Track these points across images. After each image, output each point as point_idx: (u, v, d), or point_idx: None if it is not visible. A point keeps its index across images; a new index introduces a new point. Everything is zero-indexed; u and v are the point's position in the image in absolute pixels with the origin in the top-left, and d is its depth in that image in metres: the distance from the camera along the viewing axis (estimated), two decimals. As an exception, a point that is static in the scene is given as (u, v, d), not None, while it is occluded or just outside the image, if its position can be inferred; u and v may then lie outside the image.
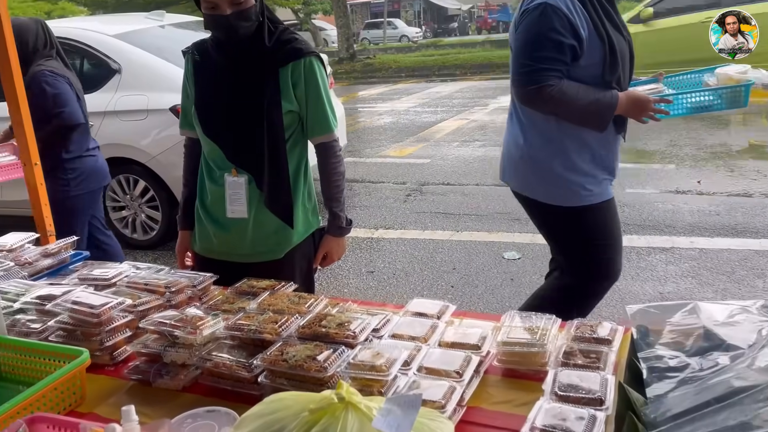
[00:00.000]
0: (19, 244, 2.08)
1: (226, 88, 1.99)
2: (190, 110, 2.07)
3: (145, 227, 5.18)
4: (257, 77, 1.96)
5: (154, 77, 4.85)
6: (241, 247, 2.08)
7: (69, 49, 5.10)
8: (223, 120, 2.00)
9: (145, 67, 4.90)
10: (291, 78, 1.99)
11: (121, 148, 4.90)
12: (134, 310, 1.62)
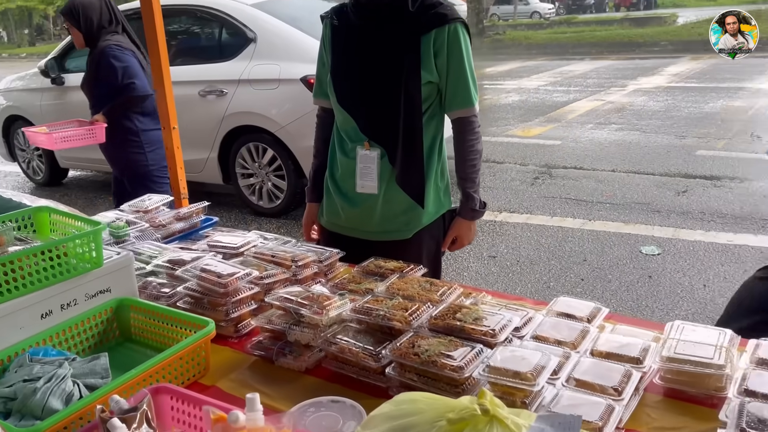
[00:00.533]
0: (154, 206, 2.11)
1: (364, 55, 1.87)
2: (325, 78, 1.98)
3: (271, 195, 5.28)
4: (397, 44, 1.83)
5: (287, 47, 4.89)
6: (369, 224, 1.98)
7: (208, 18, 5.29)
8: (358, 89, 1.89)
9: (279, 36, 4.94)
10: (433, 46, 1.83)
11: (251, 117, 5.01)
12: (260, 283, 1.56)
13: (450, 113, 1.94)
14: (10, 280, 1.26)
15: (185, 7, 5.40)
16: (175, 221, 2.05)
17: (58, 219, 1.55)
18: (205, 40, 5.51)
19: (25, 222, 1.55)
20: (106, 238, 1.86)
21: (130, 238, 1.90)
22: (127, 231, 1.89)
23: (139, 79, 3.59)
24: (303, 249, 1.78)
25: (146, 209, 2.08)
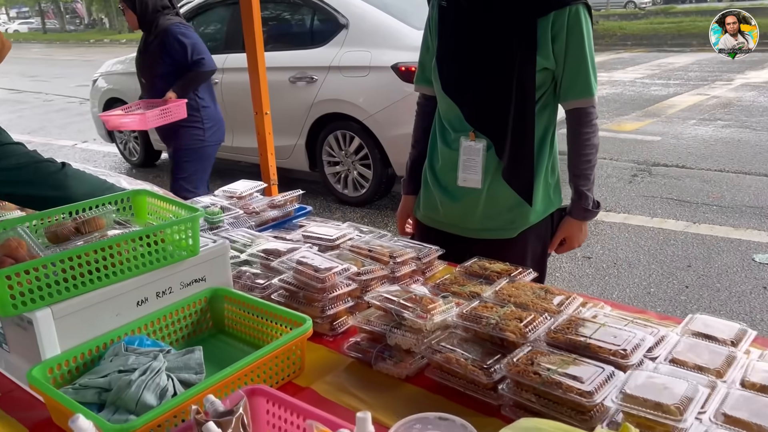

----------

(Your task) Repeat each entry exactly as given; no pictures belong in the copy.

(Response to this task)
Track these points across images. After each image, output each point as point_idx: (u, v, d), or point_idx: None if it is not visible. A point keeps its index across images; a new index introduces a new point. Everything is zero-indexed; u and v are the point's position in the image in absolute pixels with the origin in the top-left, and d is its depth in that image in metres: the distance from the camera along the viewing axis (estimated), two decimals. As an exception, a point that is static in the scene is given as (u, v, d), not None, while it is occluded or just outside the image, if its position can be inferred; u and v may then lie outside the image.
[00:00.000]
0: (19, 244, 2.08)
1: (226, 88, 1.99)
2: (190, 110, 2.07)
3: (145, 227, 5.18)
4: (257, 77, 1.96)
5: (154, 77, 4.85)
6: (241, 247, 2.08)
7: (69, 49, 5.10)
8: (223, 120, 2.00)
9: (145, 67, 4.90)
10: (291, 78, 1.99)
11: (121, 148, 4.90)
12: (134, 310, 1.62)
[00:00.533]
0: (154, 206, 2.11)
1: (364, 55, 1.87)
2: (325, 78, 1.98)
3: (271, 195, 5.28)
4: (397, 44, 1.83)
5: (287, 47, 4.89)
6: (369, 224, 1.98)
7: (208, 18, 5.29)
8: (358, 89, 1.89)
9: (279, 36, 4.94)
10: (433, 46, 1.83)
11: (251, 117, 5.01)
12: (260, 283, 1.56)
13: (450, 113, 1.94)
14: (10, 280, 1.26)
15: (185, 7, 5.40)
16: (175, 221, 2.05)
17: (58, 219, 1.55)
18: (205, 40, 5.51)
19: (25, 222, 1.55)
20: (106, 238, 1.86)
21: (130, 238, 1.90)
22: (127, 231, 1.89)
23: (139, 79, 3.59)
24: (303, 249, 1.78)
25: (146, 209, 2.08)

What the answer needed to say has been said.